§ What to do
State the count of lines below featuring the word "typename", and write nothing further.

[Dataset entries]
^^^^^^^^^^^^^^^^
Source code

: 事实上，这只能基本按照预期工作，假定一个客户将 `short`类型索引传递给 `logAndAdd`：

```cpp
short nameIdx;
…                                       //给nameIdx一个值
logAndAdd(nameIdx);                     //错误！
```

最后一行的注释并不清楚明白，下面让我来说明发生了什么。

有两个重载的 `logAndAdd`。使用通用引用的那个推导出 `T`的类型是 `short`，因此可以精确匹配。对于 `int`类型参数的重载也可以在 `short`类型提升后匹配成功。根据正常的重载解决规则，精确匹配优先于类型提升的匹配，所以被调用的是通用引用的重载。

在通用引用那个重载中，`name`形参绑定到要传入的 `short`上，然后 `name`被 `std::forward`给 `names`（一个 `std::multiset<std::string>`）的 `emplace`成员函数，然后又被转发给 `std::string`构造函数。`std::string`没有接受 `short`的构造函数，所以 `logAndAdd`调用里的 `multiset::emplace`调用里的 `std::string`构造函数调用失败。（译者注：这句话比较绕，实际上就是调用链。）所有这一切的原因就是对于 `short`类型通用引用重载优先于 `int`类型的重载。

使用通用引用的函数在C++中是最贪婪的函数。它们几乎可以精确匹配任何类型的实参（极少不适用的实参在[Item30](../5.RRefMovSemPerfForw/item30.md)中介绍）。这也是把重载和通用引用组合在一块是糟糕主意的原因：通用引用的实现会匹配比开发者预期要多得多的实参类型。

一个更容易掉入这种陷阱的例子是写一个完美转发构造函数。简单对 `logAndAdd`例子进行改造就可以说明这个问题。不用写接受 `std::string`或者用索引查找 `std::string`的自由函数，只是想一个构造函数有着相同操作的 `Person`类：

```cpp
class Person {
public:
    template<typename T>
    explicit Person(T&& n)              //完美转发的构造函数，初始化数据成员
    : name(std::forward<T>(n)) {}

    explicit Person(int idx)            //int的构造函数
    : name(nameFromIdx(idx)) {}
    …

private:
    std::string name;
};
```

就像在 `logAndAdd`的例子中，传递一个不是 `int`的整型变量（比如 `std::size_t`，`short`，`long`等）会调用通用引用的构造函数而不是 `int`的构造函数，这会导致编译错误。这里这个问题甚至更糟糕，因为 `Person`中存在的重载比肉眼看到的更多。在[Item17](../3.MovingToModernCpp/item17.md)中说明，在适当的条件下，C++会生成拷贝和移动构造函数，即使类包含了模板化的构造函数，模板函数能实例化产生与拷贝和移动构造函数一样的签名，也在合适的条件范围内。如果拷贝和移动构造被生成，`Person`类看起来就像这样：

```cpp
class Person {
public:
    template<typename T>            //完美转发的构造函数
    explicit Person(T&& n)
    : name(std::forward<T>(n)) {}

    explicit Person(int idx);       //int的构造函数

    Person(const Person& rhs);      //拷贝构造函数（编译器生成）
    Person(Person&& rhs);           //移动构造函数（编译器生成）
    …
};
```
^^^^^^^^^^^^^^^^
§ Result below
2